(DATA TO PROCESS begins)
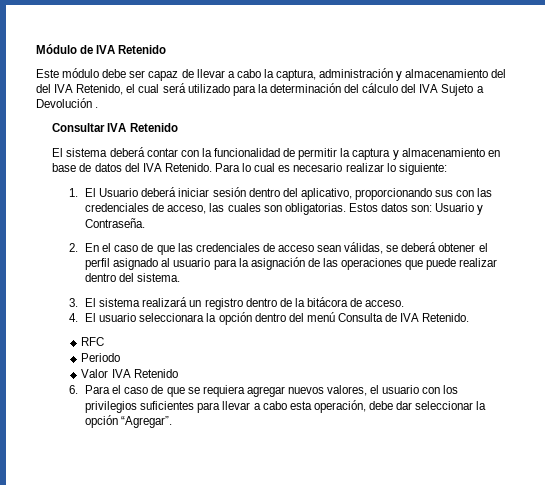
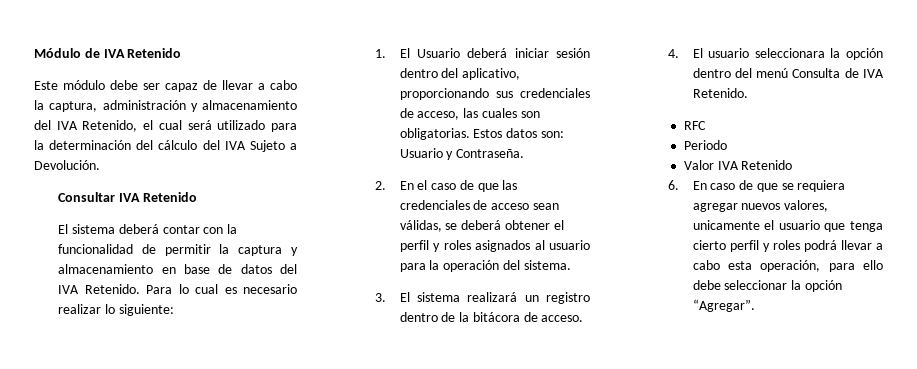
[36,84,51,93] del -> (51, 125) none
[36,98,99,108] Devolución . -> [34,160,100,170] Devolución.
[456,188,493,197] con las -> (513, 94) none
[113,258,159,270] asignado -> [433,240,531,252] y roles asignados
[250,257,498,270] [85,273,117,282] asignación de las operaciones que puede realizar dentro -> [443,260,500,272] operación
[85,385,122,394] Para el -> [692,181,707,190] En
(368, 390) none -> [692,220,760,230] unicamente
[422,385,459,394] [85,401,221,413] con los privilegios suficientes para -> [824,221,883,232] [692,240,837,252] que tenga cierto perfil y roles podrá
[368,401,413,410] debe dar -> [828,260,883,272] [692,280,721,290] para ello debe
(DATA TO PROCESS ends)
### WHAT YOU ARE ASKED TO DO
Where a picture appears, omit it; otherwise reproduce each line above from the first to the one with "[85,385,122,394] Para el", inclusive.

### YOUR RESPONSE
[36,84,51,93] del -> (51, 125) none
[36,98,99,108] Devolución . -> [34,160,100,170] Devolución.
[456,188,493,197] con las -> (513, 94) none
[113,258,159,270] asignado -> [433,240,531,252] y roles asignados
[250,257,498,270] [85,273,117,282] asignación de las operaciones que puede realizar dentro -> [443,260,500,272] operación
[85,385,122,394] Para el -> [692,181,707,190] En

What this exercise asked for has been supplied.